Restituire valore ai servizi ecosistemici

Non solo impianti di fitodepurazione. Quelli citati sono solo alcuni degli esempi possibili per raggiungere il traguardo del “buono stato” delle acque prefissato dalla Direttiva Quadro. Nei centri abitati si possono inserire elementi di drenaggio urbano sostenibile (SuDS), approccio scalabile dalla singola abitazione fino ai grandi spazi che circondano le nostre città, sia in un’ottica di riqualificazione sia per ridurre l'inquinamento idrico derivante dal deflusso delle acque in ambiente urbano.

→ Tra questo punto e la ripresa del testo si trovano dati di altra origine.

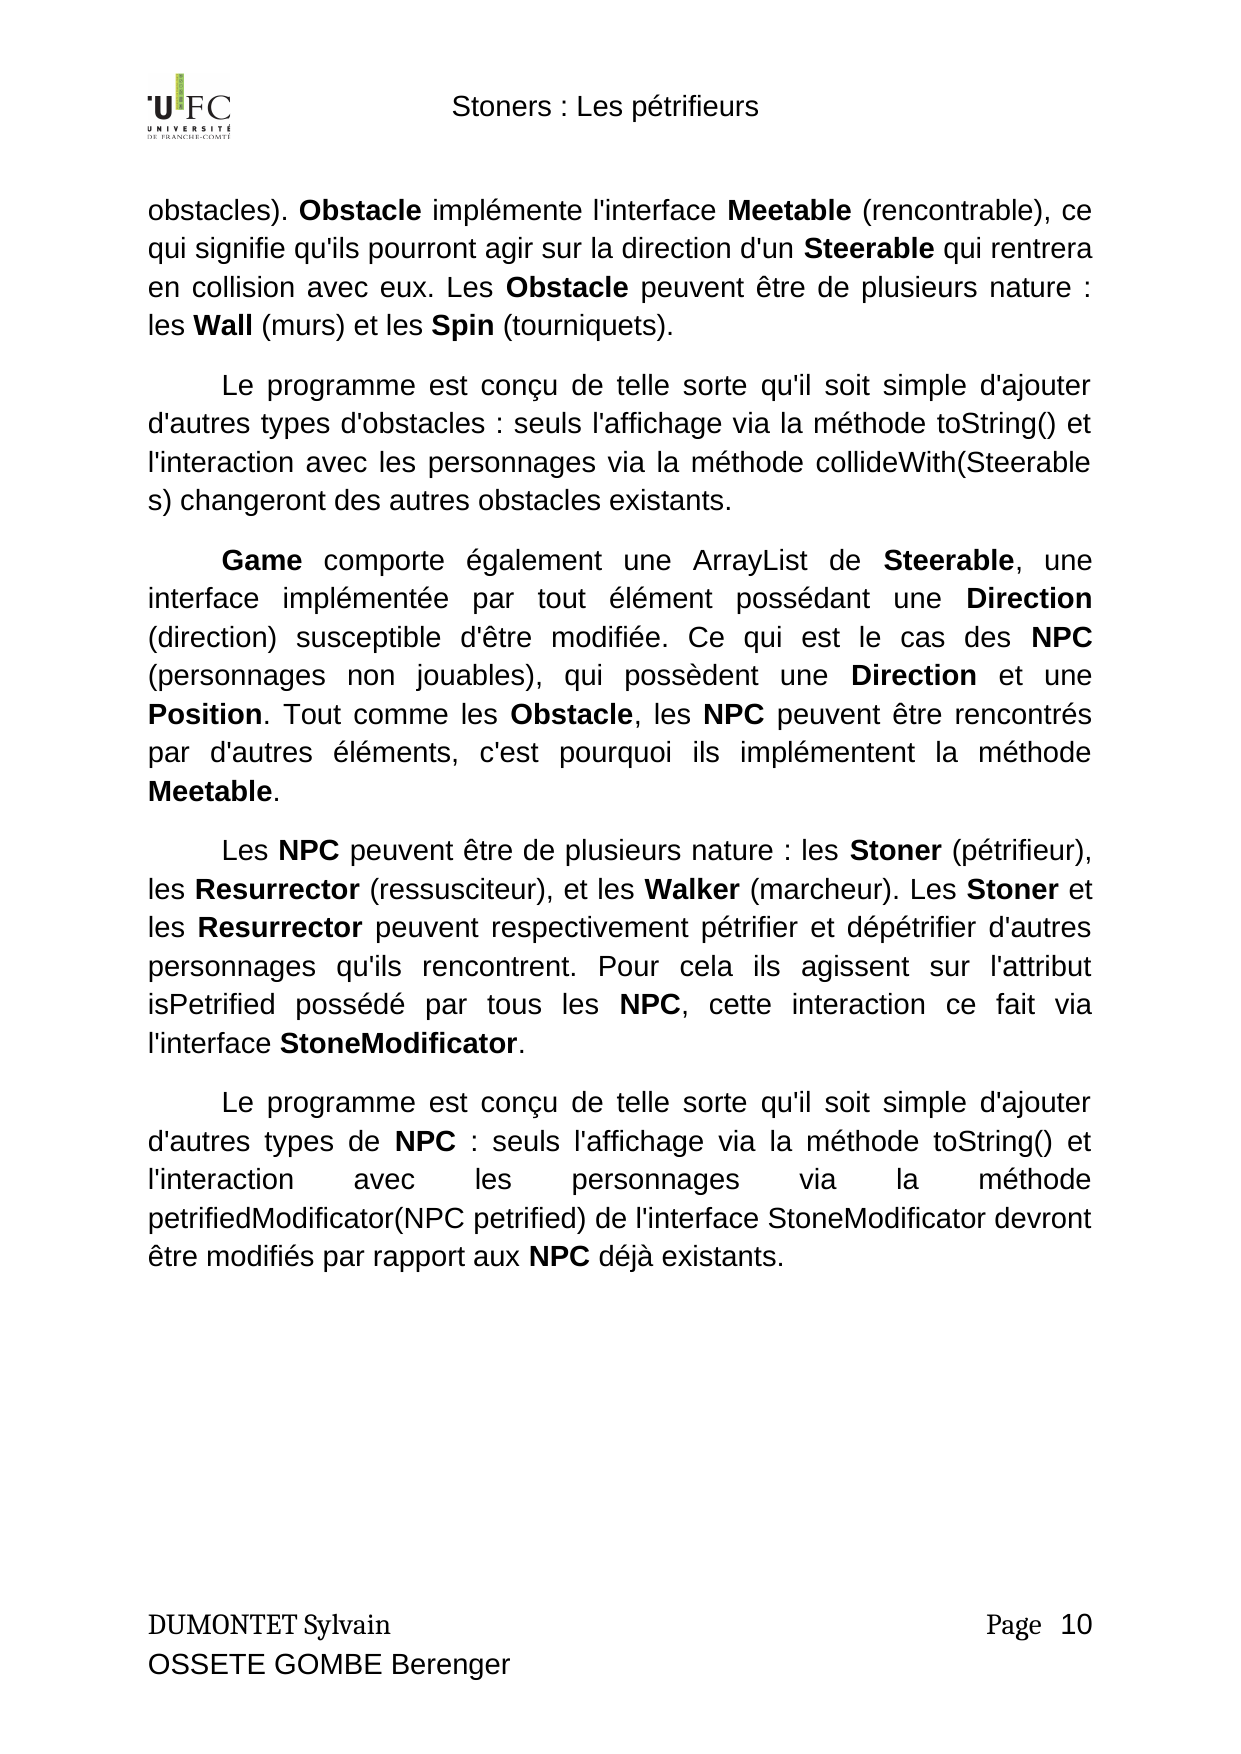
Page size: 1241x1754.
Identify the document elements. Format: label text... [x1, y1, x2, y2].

text Le programme est conçu de telle sorte qu'il soit simple d'ajouter d'autres types de NPC : seuls l'affichage via la méthode toString() et l'interaction avec les personnages via la méthode petrifiedModificator(NPC petrified) de l'interface StoneModificator devront être modifiés par rapport aux NPC déjà existants. [148, 1085, 1093, 1273]
text Les NPC peuvent être de plusieurs nature : les Stoner (pétrifieur), les Resurrector (ressusciteur), et les Walker (marcheur). Les Stoner et les Resurrector peuvent respectivement pétrifier et dépétrifier d'autres personnages qu'ils rencontrent. Pour cela ils agissent sur l'attribut isPetrified possédé par tous les NPC, cette interaction ce fait via l'interface StoneModificator. [148, 833, 1093, 1059]
text Game comporte également une ArrayList de Steerable, une interface implémentée par tout élément possédant une Direction (direction) susceptible d'être modifiée. Ce qui est le cas des NPC (personnages non jouables), qui possèdent une Direction et une Position. Tout comme les Obstacle, les NPC peuvent être rencontrés par d'autres éléments, c'est pourquoi ils implémentent la méthode Meetable. [148, 543, 1093, 807]
text Le programme est conçu de telle sorte qu'il soit simple d'ajouter d'autres types d'obstacles : seuls l'affichage via la méthode toString() et l'interaction avec les personnages via la méthode collideWith(Steerable s) changeront des autres obstacles existants. [148, 368, 1093, 517]
text obstacles). Obstacle implémente l'interface Meetable (rencontrable), ce qui signifie qu'ils pourront agir sur la direction d'un Steerable qui rentrera en collision avec eux. Les Obstacle peuvent être de plusieurs nature : les Wall (murs) et les Spin (tourniquets). [148, 193, 1093, 342]
picture [147, 73, 231, 139]
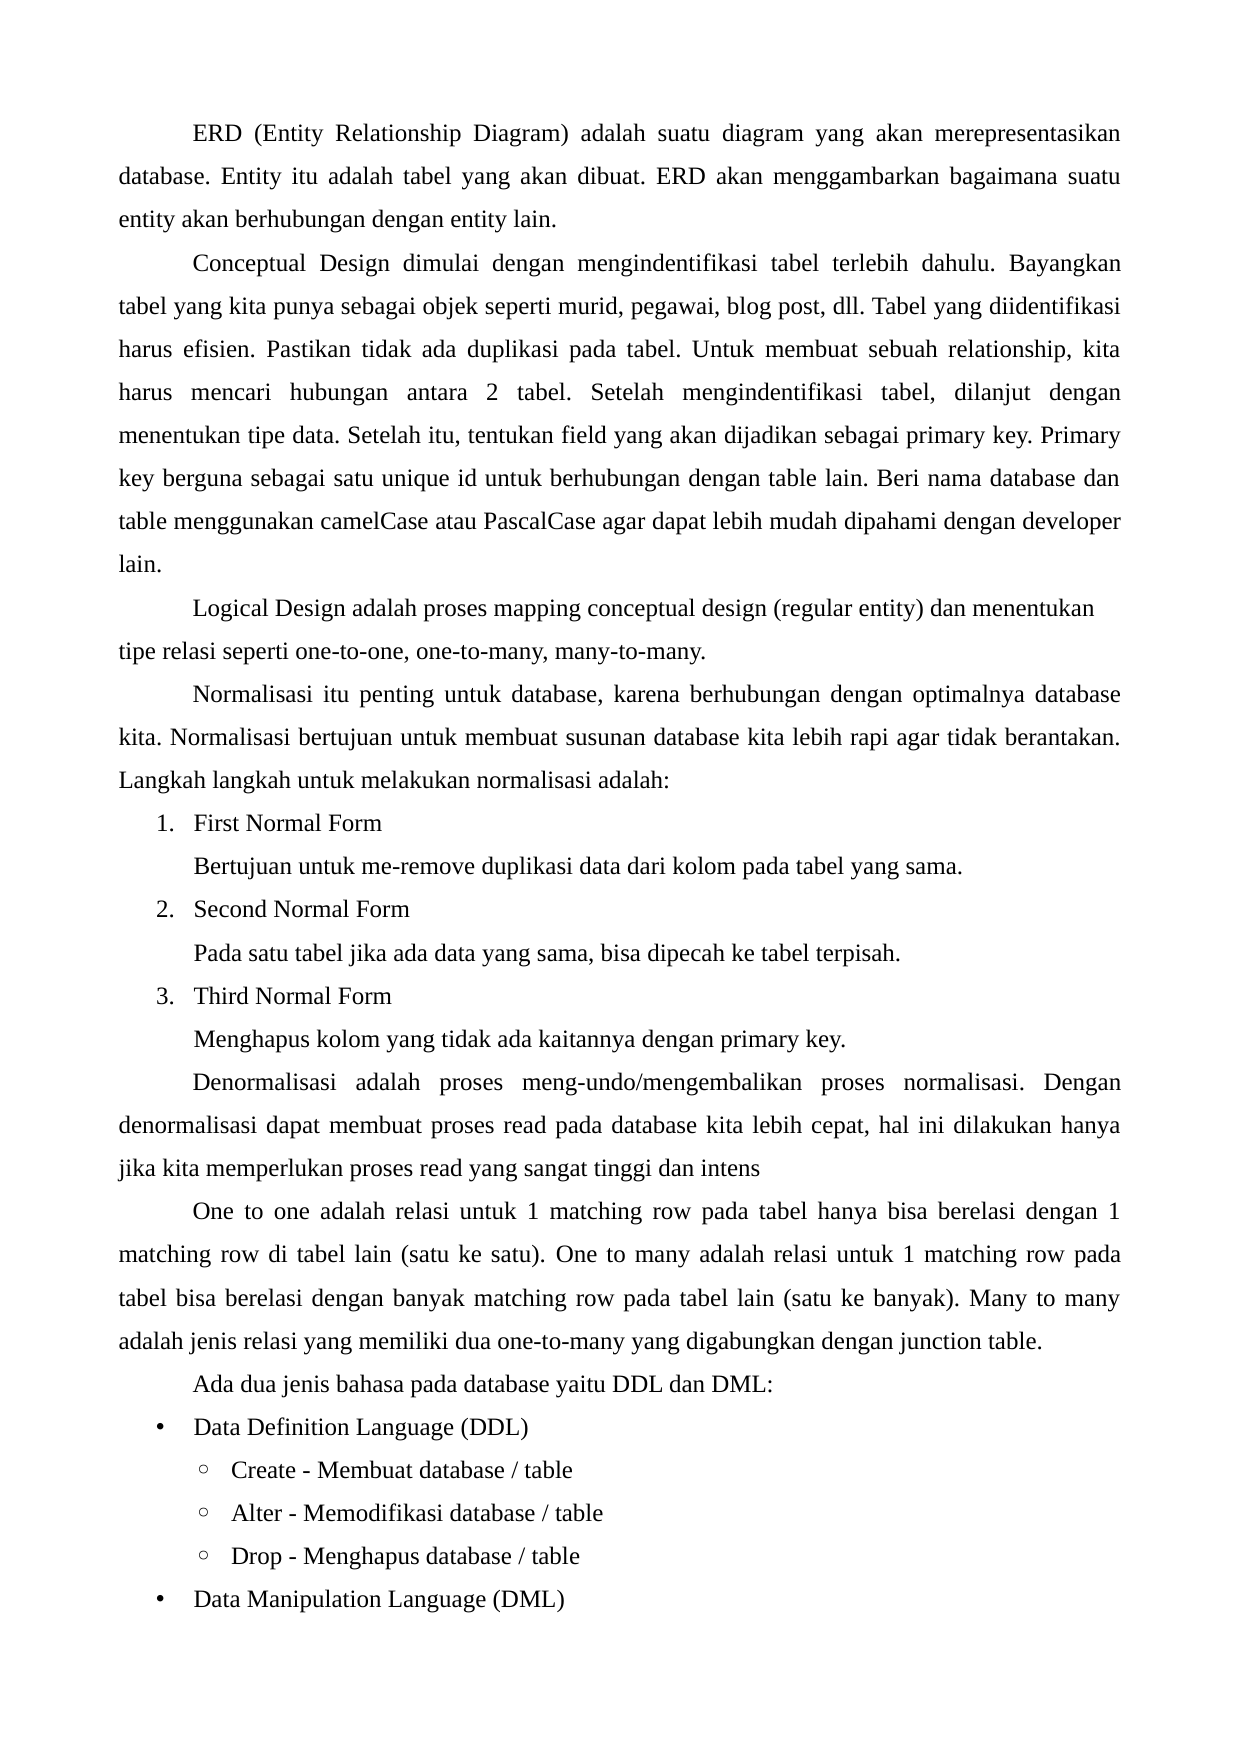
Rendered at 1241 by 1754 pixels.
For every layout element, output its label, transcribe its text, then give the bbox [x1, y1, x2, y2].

list Drop - Menghapus database / table [193, 1541, 1122, 1570]
list First Normal Form [156, 808, 1122, 837]
list Data Definition Language (DDL) [156, 1412, 1122, 1441]
text Denormalisasi adalah proses meng-undo/mengembalikan proses normalisasi. Dengan denormalisasi dapat membuat proses read pada database kita lebih cepat, hal ini dilakukan hanya jika kita memperlukan proses read yang sangat tinggi dan intens [118, 1067, 1122, 1182]
text ERD (Entity Relationship Diagram) adalah suatu diagram yang akan merepresentasikan database. Entity itu adalah tabel yang akan dibuat. ERD akan menggambarkan bagaimana suatu entity akan berhubungan dengan entity lain. [118, 118, 1122, 233]
text Normalisasi itu penting untuk database, karena berhubungan dengan optimalnya database kita. Normalisasi bertujuan untuk membuat susunan database kita lebih rapi agar tidak berantakan. Langkah langkah untuk melakukan normalisasi adalah: [118, 679, 1122, 794]
text Conceptual Design dimulai dengan mengindentifikasi tabel terlebih dahulu. Bayangkan tabel yang kita punya sebagai objek seperti murid, pegawai, blog post, dll. Tabel yang diidentifikasi harus efisien. Pastikan tidak ada duplikasi pada tabel. Untuk membuat sebuah relationship, kita harus mencari hubungan antara 2 tabel. Setelah mengindentifikasi tabel, dilanjut dengan menentukan tipe data. Setelah itu, tentukan field yang akan dijadikan sebagai primary key. Primary key berguna sebagai satu unique id untuk berhubungan dengan table lain. Beri nama database dan table menggunakan camelCase atau PascalCase agar dapat lebih mudah dipahami dengan developer lain. [118, 248, 1122, 578]
list Data Manipulation Language (DML) [156, 1584, 1122, 1613]
list Bertujuan untuk me-remove duplikasi data dari kolom pada tabel yang sama. [156, 851, 1122, 880]
text Logical Design adalah proses mapping conceptual design (regular entity) dan menentukan tipe relasi seperti one-to-one, one-to-many, many-to-many. [118, 593, 1122, 664]
list Pada satu tabel jika ada data yang sama, bisa dipecah ke tabel terpisah. [156, 938, 1122, 966]
list Third Normal Form [156, 981, 1122, 1009]
list Alter - Memodifikasi database / table [193, 1498, 1122, 1527]
list Second Normal Form [156, 894, 1122, 923]
text Ada dua jenis bahasa pada database yaitu DDL dan DML: [118, 1369, 1122, 1398]
text One to one adalah relasi untuk 1 matching row pada tabel hanya bisa berelasi dengan 1 matching row di tabel lain (satu ke satu). One to many adalah relasi untuk 1 matching row pada tabel bisa berelasi dengan banyak matching row pada tabel lain (satu ke banyak). Many to many adalah jenis relasi yang memiliki dua one-to-many yang digabungkan dengan junction table. [118, 1196, 1122, 1354]
list Menghapus kolom yang tidak ada kaitannya dengan primary key. [156, 1024, 1122, 1053]
list Create - Membuat database / table [193, 1455, 1122, 1484]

Al di là dei singoli interventi, comunque, per adattarci ai cambiamenti climatici è sempre più chiaro che dobbiamo riconoscere il reale valore che i servizi ecosistemici hanno sul nostro pianeta. Una somma che nel 2011 è stata stimata in 125 trilioni di dollari all’anno, merito che difficilmente i nostri “tubi” potranno eguagliare.